OTTs can’t survive without carriers, infers YouTube co-founder
Steve Chen, co-founder of YouTube, explained how the video sharing platform has revolutionised content creation to a packed ITW audience during the opening keynote on June 23.
Chen, who was YouTube’s chief technology officer when Google acquired it for $1.65 billion in 2006, was interviewed by Sam Evans, partner of telecoms advisory and investment firm Delta Partners.
The discussion focused on how YouTube developed into what it is today, with 1 billion hours of video being watched every 24 hours, and what issues face the online video landscape.
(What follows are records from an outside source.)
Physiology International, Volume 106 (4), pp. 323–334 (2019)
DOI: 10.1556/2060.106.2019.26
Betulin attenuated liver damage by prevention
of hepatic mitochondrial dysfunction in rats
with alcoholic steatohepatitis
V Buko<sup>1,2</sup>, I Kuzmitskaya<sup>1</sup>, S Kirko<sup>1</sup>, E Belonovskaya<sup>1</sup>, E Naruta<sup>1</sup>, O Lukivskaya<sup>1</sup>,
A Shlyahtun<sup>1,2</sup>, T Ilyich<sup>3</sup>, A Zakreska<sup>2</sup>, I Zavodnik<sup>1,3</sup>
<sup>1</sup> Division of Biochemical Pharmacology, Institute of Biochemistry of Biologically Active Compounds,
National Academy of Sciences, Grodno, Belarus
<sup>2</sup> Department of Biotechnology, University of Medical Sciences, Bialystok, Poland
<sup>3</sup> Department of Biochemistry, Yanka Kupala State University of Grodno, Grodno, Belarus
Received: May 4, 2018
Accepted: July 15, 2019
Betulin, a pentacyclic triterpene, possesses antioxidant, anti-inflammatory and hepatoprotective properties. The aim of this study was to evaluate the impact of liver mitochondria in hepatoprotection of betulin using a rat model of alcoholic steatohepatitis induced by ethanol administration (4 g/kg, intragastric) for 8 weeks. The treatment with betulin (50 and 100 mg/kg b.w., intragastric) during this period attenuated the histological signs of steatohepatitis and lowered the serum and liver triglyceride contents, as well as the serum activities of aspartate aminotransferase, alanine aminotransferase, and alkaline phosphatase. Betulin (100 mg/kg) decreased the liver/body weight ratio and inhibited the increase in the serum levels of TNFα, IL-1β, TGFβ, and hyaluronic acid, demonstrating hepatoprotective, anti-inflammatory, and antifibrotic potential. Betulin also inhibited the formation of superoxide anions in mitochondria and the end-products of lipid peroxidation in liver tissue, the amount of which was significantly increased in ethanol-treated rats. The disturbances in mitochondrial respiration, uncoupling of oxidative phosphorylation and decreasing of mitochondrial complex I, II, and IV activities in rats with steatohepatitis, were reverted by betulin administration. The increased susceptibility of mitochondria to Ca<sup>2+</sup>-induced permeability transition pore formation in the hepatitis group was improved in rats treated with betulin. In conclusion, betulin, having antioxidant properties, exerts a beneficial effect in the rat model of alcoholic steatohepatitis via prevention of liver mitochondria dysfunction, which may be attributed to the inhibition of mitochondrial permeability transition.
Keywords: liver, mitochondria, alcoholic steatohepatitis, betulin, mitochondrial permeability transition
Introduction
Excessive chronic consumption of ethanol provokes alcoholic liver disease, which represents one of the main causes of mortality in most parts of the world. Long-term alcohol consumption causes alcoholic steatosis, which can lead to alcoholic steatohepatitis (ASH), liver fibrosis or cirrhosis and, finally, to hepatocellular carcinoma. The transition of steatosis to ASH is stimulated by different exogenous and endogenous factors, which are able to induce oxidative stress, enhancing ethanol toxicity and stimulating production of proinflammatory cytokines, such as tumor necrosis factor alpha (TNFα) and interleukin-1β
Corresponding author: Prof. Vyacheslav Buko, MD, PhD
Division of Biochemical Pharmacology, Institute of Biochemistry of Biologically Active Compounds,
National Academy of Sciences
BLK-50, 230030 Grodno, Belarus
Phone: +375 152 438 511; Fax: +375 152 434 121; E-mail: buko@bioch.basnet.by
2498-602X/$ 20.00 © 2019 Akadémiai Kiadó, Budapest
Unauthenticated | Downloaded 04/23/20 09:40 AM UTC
Chen highlighted key moments in YouTube’s history that built up its importance as a content creation platform. Its big break came with a Ronaldinho Nike football ad, which became viral and was the first video to hit 1 million views. The platform has also catapulted people such as Justin Bieber into superstars.
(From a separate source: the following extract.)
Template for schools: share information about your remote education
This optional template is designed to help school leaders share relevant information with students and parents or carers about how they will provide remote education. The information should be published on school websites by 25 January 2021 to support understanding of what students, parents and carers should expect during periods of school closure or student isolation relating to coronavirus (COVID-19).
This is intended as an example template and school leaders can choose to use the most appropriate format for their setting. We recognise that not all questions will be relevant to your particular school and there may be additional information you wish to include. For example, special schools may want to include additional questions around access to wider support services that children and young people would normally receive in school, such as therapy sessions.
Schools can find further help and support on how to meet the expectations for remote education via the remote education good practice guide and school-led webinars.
Explaining how networks need to evolve for increasing data demands from platforms and subscribers, Chen said: “Everybody understands that companies such as YouTube, Google, Netflix, and Uber cannot exist without the underlying infrastructure.
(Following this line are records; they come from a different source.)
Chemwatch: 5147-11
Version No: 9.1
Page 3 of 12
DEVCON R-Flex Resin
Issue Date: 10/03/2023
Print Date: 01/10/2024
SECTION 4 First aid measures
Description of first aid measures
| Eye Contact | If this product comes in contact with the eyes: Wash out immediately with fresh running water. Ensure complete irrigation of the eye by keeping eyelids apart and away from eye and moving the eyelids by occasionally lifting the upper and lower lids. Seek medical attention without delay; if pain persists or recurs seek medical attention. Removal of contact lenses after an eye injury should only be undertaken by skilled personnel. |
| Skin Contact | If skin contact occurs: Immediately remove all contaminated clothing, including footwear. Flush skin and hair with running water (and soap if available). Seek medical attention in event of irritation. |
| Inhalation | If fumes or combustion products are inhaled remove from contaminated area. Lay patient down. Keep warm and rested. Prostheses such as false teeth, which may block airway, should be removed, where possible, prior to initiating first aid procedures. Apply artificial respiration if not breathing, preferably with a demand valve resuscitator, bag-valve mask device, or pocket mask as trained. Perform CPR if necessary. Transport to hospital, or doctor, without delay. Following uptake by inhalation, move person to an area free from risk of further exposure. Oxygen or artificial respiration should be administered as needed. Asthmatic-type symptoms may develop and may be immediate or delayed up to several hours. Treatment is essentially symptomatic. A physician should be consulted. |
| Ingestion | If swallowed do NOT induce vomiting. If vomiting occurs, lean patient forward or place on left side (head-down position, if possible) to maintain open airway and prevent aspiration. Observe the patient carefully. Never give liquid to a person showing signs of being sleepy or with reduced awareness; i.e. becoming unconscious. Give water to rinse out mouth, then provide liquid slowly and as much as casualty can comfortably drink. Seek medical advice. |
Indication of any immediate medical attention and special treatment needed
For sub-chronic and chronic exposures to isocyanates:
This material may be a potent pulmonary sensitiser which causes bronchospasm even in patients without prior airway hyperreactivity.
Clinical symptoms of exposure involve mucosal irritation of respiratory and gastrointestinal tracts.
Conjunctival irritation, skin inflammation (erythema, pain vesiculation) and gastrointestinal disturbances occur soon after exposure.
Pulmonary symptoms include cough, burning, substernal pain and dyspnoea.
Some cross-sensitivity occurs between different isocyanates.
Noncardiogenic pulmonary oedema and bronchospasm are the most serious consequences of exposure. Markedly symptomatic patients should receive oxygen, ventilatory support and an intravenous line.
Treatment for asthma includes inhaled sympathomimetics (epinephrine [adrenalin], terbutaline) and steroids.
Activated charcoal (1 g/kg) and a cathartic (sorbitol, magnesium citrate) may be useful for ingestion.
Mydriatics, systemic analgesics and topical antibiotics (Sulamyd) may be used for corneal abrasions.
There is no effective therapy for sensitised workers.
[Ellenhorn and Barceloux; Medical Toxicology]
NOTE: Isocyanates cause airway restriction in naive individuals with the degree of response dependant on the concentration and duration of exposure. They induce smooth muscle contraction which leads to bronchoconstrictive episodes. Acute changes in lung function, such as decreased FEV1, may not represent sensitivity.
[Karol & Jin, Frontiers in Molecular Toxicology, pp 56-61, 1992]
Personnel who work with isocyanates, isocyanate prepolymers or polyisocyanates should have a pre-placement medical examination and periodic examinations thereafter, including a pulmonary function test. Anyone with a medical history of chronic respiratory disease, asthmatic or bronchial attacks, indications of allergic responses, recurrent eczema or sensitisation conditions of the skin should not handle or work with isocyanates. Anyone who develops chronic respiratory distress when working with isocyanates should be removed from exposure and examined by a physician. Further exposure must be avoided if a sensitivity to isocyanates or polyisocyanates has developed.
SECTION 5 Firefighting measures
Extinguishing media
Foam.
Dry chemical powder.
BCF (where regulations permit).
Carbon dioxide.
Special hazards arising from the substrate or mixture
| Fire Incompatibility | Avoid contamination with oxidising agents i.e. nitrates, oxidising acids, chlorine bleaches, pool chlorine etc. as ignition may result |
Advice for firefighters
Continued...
“There are discussions about network neutrality, maybe that’s the solution, but there are also potential new alliance opportunities between the parties, subscribers, users, the content creators and the networks themselves.
”With an average of 400 hours of video uploaded every minute, Chen made it clear that the stance of YouTube and Google was that net neutrality should remain “because we want any piece of content uploaded anywhere in the world to be consumed in its highest resolution and audio quality as can be”.
#YouTube Co-Founder @stevechen is kicking off #ITW19 with a keynote speech on "#OnlineVideo: How YouTube Changed Everything." With an average of 1 billion hours of video watched per day, online video has also brought new challenges for the #telecom #wholesale community 📱#ITW2019 pic.twitter.com/OZgcnCYU78 — Orange IC (@OrangeIC) June 23, 2019
Chen told Evans and ITW delegates that regulating content standards should not be controlled solely by carriers but also over-the-top (OTT) players, emphasising that “without one, the other can’t exist”.
“Some creativity should go into forging some kind of positive relationship between the two in order to create something that works for both parties. It’s a matter of both sides wanting that to happen and coming up with that solution.”